WHAT IS BEING ASKED:
Convert every line in the records below into a JSON list of strings, one string per line, and leave out any blank lines.

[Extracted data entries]
++++++++

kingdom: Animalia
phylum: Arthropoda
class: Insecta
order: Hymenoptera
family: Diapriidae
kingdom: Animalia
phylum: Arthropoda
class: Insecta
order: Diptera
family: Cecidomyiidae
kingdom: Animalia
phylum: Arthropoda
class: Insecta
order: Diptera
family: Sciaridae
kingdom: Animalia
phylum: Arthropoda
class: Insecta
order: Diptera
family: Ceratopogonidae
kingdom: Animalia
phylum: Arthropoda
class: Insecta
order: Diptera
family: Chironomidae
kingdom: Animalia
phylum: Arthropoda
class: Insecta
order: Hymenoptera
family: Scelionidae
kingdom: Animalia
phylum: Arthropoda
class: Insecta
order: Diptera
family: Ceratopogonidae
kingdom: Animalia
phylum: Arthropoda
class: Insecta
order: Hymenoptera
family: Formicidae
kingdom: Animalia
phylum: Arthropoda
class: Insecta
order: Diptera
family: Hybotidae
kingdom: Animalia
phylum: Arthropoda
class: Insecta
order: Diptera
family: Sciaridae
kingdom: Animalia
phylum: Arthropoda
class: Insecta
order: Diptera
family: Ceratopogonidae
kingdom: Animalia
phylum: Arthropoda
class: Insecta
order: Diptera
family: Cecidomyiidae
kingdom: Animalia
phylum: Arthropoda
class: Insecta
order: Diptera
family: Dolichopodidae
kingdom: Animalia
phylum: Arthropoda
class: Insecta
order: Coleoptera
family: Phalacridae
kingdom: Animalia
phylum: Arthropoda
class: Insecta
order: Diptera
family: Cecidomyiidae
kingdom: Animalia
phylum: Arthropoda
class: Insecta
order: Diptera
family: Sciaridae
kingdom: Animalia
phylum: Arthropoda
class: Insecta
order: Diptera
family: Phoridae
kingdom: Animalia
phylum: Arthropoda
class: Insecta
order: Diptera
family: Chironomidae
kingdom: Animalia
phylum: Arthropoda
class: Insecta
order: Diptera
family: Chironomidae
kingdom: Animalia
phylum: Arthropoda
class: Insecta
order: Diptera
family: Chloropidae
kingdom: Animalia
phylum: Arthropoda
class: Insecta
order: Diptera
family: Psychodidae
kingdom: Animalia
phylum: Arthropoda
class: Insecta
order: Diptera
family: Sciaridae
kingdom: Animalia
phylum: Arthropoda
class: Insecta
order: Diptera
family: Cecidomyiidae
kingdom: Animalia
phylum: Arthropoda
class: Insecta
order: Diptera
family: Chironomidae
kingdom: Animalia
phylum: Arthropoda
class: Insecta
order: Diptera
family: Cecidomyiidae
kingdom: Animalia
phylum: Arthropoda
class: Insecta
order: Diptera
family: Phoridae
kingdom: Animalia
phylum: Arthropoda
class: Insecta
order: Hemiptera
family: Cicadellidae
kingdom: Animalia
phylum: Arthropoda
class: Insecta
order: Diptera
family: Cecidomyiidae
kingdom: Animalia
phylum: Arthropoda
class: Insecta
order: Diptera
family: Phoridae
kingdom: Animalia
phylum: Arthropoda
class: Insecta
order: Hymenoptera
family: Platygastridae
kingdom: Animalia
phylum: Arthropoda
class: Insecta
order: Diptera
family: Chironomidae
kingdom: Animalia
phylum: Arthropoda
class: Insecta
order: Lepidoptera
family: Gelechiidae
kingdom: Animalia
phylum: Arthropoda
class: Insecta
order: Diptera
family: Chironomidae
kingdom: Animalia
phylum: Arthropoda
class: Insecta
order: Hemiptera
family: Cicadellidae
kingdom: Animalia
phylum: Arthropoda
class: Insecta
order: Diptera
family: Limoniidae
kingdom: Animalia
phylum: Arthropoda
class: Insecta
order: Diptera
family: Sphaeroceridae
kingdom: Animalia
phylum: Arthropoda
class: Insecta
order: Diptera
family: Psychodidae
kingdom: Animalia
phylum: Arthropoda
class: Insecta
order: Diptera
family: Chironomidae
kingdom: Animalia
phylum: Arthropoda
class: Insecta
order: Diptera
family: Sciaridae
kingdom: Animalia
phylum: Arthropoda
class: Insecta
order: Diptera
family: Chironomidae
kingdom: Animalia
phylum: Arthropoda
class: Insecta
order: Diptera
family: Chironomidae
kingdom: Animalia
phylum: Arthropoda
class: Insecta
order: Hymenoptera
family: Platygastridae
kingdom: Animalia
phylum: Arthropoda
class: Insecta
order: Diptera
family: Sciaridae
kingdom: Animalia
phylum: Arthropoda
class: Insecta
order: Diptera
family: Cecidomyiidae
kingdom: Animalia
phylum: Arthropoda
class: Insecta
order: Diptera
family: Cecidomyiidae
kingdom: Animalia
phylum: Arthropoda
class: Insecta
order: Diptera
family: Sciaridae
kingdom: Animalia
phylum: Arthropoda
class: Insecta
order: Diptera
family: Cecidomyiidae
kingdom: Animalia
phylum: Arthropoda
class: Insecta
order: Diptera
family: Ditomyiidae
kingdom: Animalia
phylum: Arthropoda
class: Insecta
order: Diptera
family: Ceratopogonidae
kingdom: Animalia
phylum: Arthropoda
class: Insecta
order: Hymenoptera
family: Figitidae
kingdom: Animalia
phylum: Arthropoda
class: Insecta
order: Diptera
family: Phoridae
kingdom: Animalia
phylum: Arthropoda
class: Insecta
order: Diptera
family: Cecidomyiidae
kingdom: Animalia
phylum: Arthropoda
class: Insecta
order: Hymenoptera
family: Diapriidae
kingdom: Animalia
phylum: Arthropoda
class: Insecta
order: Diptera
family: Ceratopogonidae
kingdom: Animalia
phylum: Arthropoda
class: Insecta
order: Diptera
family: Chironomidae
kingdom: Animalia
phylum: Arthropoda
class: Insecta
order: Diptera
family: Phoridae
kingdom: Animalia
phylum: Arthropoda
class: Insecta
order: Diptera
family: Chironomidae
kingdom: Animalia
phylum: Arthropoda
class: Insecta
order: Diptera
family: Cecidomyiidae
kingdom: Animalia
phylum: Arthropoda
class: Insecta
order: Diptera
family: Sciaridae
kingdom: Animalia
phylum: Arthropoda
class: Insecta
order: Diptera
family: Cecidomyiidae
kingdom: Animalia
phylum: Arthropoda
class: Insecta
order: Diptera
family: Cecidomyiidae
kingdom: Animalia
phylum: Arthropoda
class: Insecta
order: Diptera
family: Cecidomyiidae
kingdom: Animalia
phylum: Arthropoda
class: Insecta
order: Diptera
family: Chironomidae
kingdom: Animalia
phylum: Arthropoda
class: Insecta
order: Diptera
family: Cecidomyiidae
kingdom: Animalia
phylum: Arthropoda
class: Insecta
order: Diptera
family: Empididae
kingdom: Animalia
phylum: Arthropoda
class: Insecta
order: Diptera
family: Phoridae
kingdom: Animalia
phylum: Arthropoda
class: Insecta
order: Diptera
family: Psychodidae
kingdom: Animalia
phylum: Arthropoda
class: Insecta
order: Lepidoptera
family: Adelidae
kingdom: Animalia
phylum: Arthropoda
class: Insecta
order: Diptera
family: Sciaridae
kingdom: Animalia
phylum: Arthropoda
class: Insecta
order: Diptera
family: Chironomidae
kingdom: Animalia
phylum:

++++++++

RESULT BELOW:
[
  "kingdom: Animalia",
  "phylum: Arthropoda",
  "class: Insecta",
  "order: Hymenoptera",
  "family: Diapriidae",
  "kingdom: Animalia",
  "phylum: Arthropoda",
  "class: Insecta",
  "order: Diptera",
  "family: Cecidomyiidae",
  "kingdom: Animalia",
  "phylum: Arthropoda",
  "class: Insecta",
  "order: Diptera",
  "family: Sciaridae",
  "kingdom: Animalia",
  "phylum: Arthropoda",
  "class: Insecta",
  "order: Diptera",
  "family: Ceratopogonidae",
  "kingdom: Animalia",
  "phylum: Arthropoda",
  "class: Insecta",
  "order: Diptera",
  "family: Chironomidae",
  "kingdom: Animalia",
  "phylum: Arthropoda",
  "class: Insecta",
  "order: Hymenoptera",
  "family: Scelionidae",
  "kingdom: Animalia",
  "phylum: Arthropoda",
  "class: Insecta",
  "order: Diptera",
  "family: Ceratopogonidae",
  "kingdom: Animalia",
  "phylum: Arthropoda",
  "class: Insecta",
  "order: Hymenoptera",
  "family: Formicidae",
  "kingdom: Animalia",
  "phylum: Arthropoda",
  "class: Insecta",
  "order: Diptera",
  "family: Hybotidae",
  "kingdom: Animalia",
  "phylum: Arthropoda",
  "class: Insecta",
  "order: Diptera",
  "family: Sciaridae",
  "kingdom: Animalia",
  "phylum: Arthropoda",
  "class: Insecta",
  "order: Diptera",
  "family: Ceratopogonidae",
  "kingdom: Animalia",
  "phylum: Arthropoda",
  "class: Insecta",
  "order: Diptera",
  "family: Cecidomyiidae",
  "kingdom: Animalia",
  "phylum: Arthropoda",
  "class: Insecta",
  "order: Diptera",
  "family: Dolichopodidae",
  "kingdom: Animalia",
  "phylum: Arthropoda",
  "class: Insecta",
  "order: Coleoptera",
  "family: Phalacridae",
  "kingdom: Animalia",
  "phylum: Arthropoda",
  "class: Insecta",
  "order: Diptera",
  "family: Cecidomyiidae",
  "kingdom: Animalia",
  "phylum: Arthropoda",
  "class: Insecta",
  "order: Diptera",
  "family: Sciaridae",
  "kingdom: Animalia",
  "phylum: Arthropoda",
  "class: Insecta",
  "order: Diptera",
  "family: Phoridae",
  "kingdom: Animalia",
  "phylum: Arthropoda",
  "class: Insecta",
  "order: Diptera",
  "family: Chironomidae",
  "kingdom: Animalia",
  "phylum: Arthropoda",
  "class: Insecta",
  "order: Diptera",
  "family: Chironomidae",
  "kingdom: Animalia",
  "phylum: Arthropoda",
  "class: Insecta",
  "order: Diptera",
  "family: Chloropidae",
  "kingdom: Animalia",
  "phylum: Arthropoda",
  "class: Insecta",
  "order: Diptera",
  "family: Psychodidae",
  "kingdom: Animalia",
  "phylum: Arthropoda",
  "class: Insecta",
  "order: Diptera",
  "family: Sciaridae",
  "kingdom: Animalia",
  "phylum: Arthropoda",
  "class: Insecta",
  "order: Diptera",
  "family: Cecidomyiidae",
  "kingdom: Animalia",
  "phylum: Arthropoda",
  "class: Insecta",
  "order: Diptera",
  "family: Chironomidae",
  "kingdom: Animalia",
  "phylum: Arthropoda",
  "class: Insecta",
  "order: Diptera",
  "family: Cecidomyiidae",
  "kingdom: Animalia",
  "phylum: Arthropoda",
  "class: Insecta",
  "order: Diptera",
  "family: Phoridae",
  "kingdom: Animalia",
  "phylum: Arthropoda",
  "class: Insecta",
  "order: Hemiptera",
  "family: Cicadellidae",
  "kingdom: Animalia",
  "phylum: Arthropoda",
  "class: Insecta",
  "order: Diptera",
  "family: Cecidomyiidae",
  "kingdom: Animalia",
  "phylum: Arthropoda",
  "class: Insecta",
  "order: Diptera",
  "family: Phoridae",
  "kingdom: Animalia",
  "phylum: Arthropoda",
  "class: Insecta",
  "order: Hymenoptera",
  "family: Platygastridae",
  "kingdom: Animalia",
  "phylum: Arthropoda",
  "class: Insecta",
  "order: Diptera",
  "family: Chironomidae",
  "kingdom: Animalia",
  "phylum: Arthropoda",
  "class: Insecta",
  "order: Lepidoptera",
  "family: Gelechiidae",
  "kingdom: Animalia",
  "phylum: Arthropoda",
  "class: Insecta",
  "order: Diptera",
  "family: Chironomidae",
  "kingdom: Animalia",
  "phylum: Arthropoda",
  "class: Insecta",
  "order: Hemiptera",
  "family: Cicadellidae",
  "kingdom: Animalia",
  "phylum: Arthropoda",
  "class: Insecta",
  "order: Diptera",
  "family: Limoniidae",
  "kingdom: Animalia",
  "phylum: Arthropoda",
  "class: Insecta",
  "order: Diptera",
  "family: Sphaeroceridae",
  "kingdom: Animalia",
  "phylum: Arthropoda",
  "class: Insecta",
  "order: Diptera",
  "family: Psychodidae",
  "kingdom: Animalia",
  "phylum: Arthropoda",
  "class: Insecta",
  "order: Diptera",
  "family: Chironomidae",
  "kingdom: Animalia",
  "phylum: Arthropoda",
  "class: Insecta",
  "order: Diptera",
  "family: Sciaridae",
  "kingdom: Animalia",
  "phylum: Arthropoda",
  "class: Insecta",
  "order: Diptera",
  "family: Chironomidae",
  "kingdom: Animalia",
  "phylum: Arthropoda",
  "class: Insecta",
  "order: Diptera",
  "family: Chironomidae",
  "kingdom: Animalia",
  "phylum: Arthropoda",
  "class: Insecta",
  "order: Hymenoptera",
  "family: Platygastridae",
  "kingdom: Animalia",
  "phylum: Arthropoda",
  "class: Insecta",
  "order: Diptera",
  "family: Sciaridae",
  "kingdom: Animalia",
  "phylum: Arthropoda",
  "class: Insecta",
  "order: Diptera",
  "family: Cecidomyiidae",
  "kingdom: Animalia",
  "phylum: Arthropoda",
  "class: Insecta",
  "order: Diptera",
  "family: Cecidomyiidae",
  "kingdom: Animalia",
  "phylum: Arthropoda",
  "class: Insecta",
  "order: Diptera",
  "family: Sciaridae",
  "kingdom: Animalia",
  "phylum: Arthropoda",
  "class: Insecta",
  "order: Diptera",
  "family: Cecidomyiidae",
  "kingdom: Animalia",
  "phylum: Arthropoda",
  "class: Insecta",
  "order: Diptera",
  "family: Ditomyiidae",
  "kingdom: Animalia",
  "phylum: Arthropoda",
  "class: Insecta",
  "order: Diptera",
  "family: Ceratopogonidae",
  "kingdom: Animalia",
  "phylum: Arthropoda",
  "class: Insecta",
  "order: Hymenoptera",
  "family: Figitidae",
  "kingdom: Animalia",
  "phylum: Arthropoda",
  "class: Insecta",
  "order: Diptera",
  "family: Phoridae",
  "kingdom: Animalia",
  "phylum: Arthropoda",
  "class: Insecta",
  "order: Diptera",
  "family: Cecidomyiidae",
  "kingdom: Animalia",
  "phylum: Arthropoda",
  "class: Insecta",
  "order: Hymenoptera",
  "family: Diapriidae",
  "kingdom: Animalia",
  "phylum: Arthropoda",
  "class: Insecta",
  "order: Diptera",
  "family: Ceratopogonidae",
  "kingdom: Animalia",
  "phylum: Arthropoda",
  "class: Insecta",
  "order: Diptera",
  "family: Chironomidae",
  "kingdom: Animalia",
  "phylum: Arthropoda",
  "class: Insecta",
  "order: Diptera",
  "family: Phoridae",
  "kingdom: Animalia",
  "phylum: Arthropoda",
  "class: Insecta",
  "order: Diptera",
  "family: Chironomidae",
  "kingdom: Animalia",
  "phylum: Arthropoda",
  "class: Insecta",
  "order: Diptera",
  "family: Cecidomyiidae",
  "kingdom: Animalia",
  "phylum: Arthropoda",
  "class: Insecta",
  "order: Diptera",
  "family: Sciaridae",
  "kingdom: Animalia",
  "phylum: Arthropoda",
  "class: Insecta",
  "order: Diptera",
  "family: Cecidomyiidae",
  "kingdom: Animalia",
  "phylum: Arthropoda",
  "class: Insecta",
  "order: Diptera",
  "family: Cecidomyiidae",
  "kingdom: Animalia",
  "phylum: Arthropoda",
  "class: Insecta",
  "order: Diptera",
  "family: Cecidomyiidae",
  "kingdom: Animalia",
  "phylum: Arthropoda",
  "class: Insecta",
  "order: Diptera",
  "family: Chironomidae",
  "kingdom: Animalia",
  "phylum: Arthropoda",
  "class: Insecta",
  "order: Diptera",
  "family: Cecidomyiidae",
  "kingdom: Animalia",
  "phylum: Arthropoda",
  "class: Insecta",
  "order: Diptera",
  "family: Empididae",
  "kingdom: Animalia",
  "phylum: Arthropoda",
  "class: Insecta",
  "order: Diptera",
  "family: Phoridae",
  "kingdom: Animalia",
  "phylum: Arthropoda",
  "class: Insecta",
  "order: Diptera",
  "family: Psychodidae",
  "kingdom: Animalia",
  "phylum: Arthropoda",
  "class: Insecta",
  "order: Lepidoptera",
  "family: Adelidae",
  "kingdom: Animalia",
  "phylum: Arthropoda",
  "class: Insecta",
  "order: Diptera",
  "family: Sciaridae",
  "kingdom: Animalia",
  "phylum: Arthropoda",
  "class: Insecta",
  "order: Diptera",
  "family: Chironomidae",
  "kingdom: Animalia",
  "phylum:"
]